Rocky Mountain Section - 61st Annual Meeting (11-13 May 2009)

Paper No. 4
Presentation Time: 2:00 PM

GeoEarthScope LIDAR SURVEY ALONG THE NEPHI SEGMENT, WASATCH FAULT, UTAH


BRUHN, Ronald L., Geology and Geophysics, University of Utah, 115 South, 1460 East, Room 383, FASB, Salt Lake City, UT 84112, ron.bruhn@utah.edu

The GeoEarthScope program of the National Science Foundation collected high-resolution LIDAR topography data in the western US during the fall of 2007 and summer of 2008. Surveys were flown along active faults in California, the Nephi segment of the Wasatch Fault, the Teton Fault, over several sites in Yellowstone National Park, in Washington State, and along the eastern Denali Fault in Alaska. The data sets include both unfiltered and filtered elevation grids posted at 0.5m, together with point cloud files. All data will be released to the scientific community and public for use in basic research and geological hazards applications via the web portal OpenTopography.org. The Nephi segment of the Wasatch Fault was selected as a show case for normal fault-related geomorphology. Geomorphic features include fault scarps that cut alluvial fans of a variety of ages, the presence of several large landslides that extend across the fault, and debris flow deposits that affect suburban developments. This data set provides the opportunity to further refine and explore the paleoseismic history of the segment.
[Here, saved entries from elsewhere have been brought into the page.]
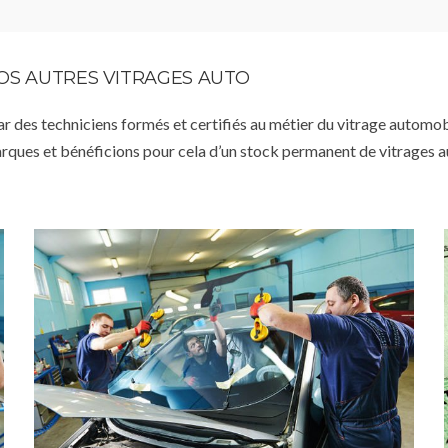
VOS AUTRES VITRAGES AUTO
par des techniciens formés et certifiés au métier du vitrage automob
arques et bénéficions pour cela d’un stock permanent de vitrages 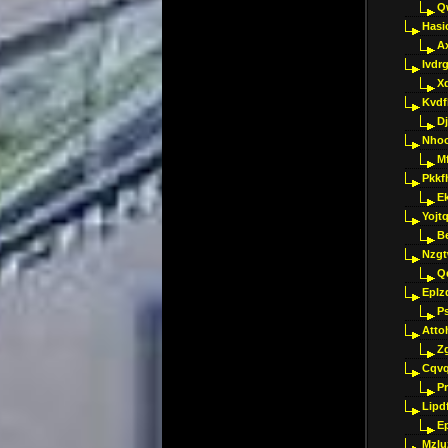
Q
Hasi
A
Ivdr
X
Kvdf
D
Nho
M
Pkkf
E
Yojt
B
Nzgt
Q
Eplz
P
Atto
Z
Cqvq
Pr
Lipdf
E
Mzlu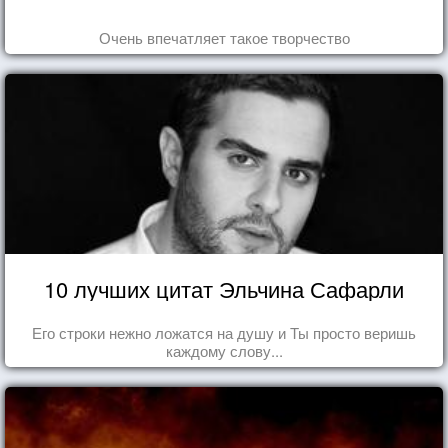
Очень впечатляет такое творчество
10 лучших цитат Эльчина Сафарли
Его строки нежно ложатся на душу и Ты просто веришь
каждому слову...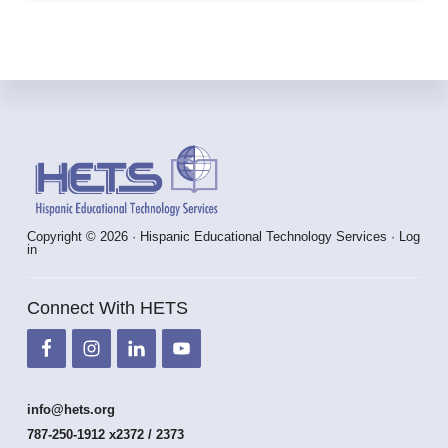
Footer
Copyright © 2026 · Hispanic Educational Technology Services ·
Log
in
Connect With HETS
info@hets.org
787-250-1912 x2372 / 2373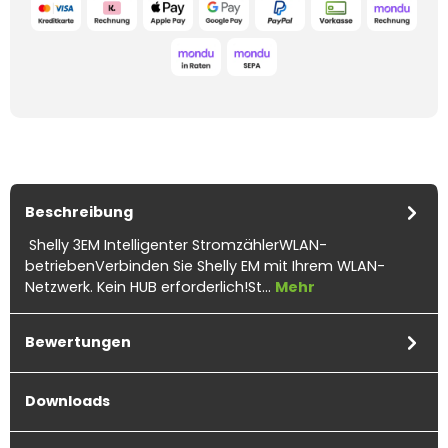
Beschreibung
Shelly 3EM Intelligenter StromzählerWLAN-
betriebenVerbinden Sie Shelly EM mit Ihrem WLAN-
Netzwerk. Kein HUB erforderlich!St…
Mehr
Bewertungen
Downloads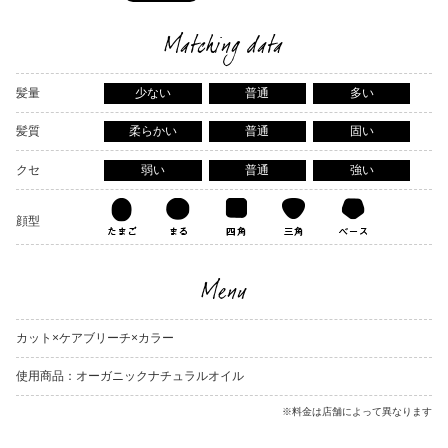
Matching data
髪量
少ない
普通
多い
髪質
柔らかい
普通
固い
クセ
弱い
普通
強い
顔型
Menu
カット×ケアブリーチ×カラー
使用商品：オーガニックナチュラルオイル
※料金は店舗によって異なります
Three dimensional computer visualizations of the high resolution topography allow further refinement of fault scarp, landslide and debris flow maps together with quantitative measurements of slope, aspect, surface roughness and displacement over a wide range of scales. Measurements of vertical fault displacement can be made with decimeter relative accuracy over lateral distances of hundreds of meters to several kilometers, providing the opportunity to explore statistical aspects of along-strike displacement variability, and interactions between single and multiple fault-strands within the segment. One can also evaluate subtle geomorphic effects of faulting, such as knick point migration in fluvial channels, and tilting of alluvial fan complexes caused by lateral variations in fault offset or the presence of subsurface subsidiary fault splays. Several examples of these applications will be presented, together with an evaluation of data set accuracy to help guide future applications for geological hazards and process geomorphology studies.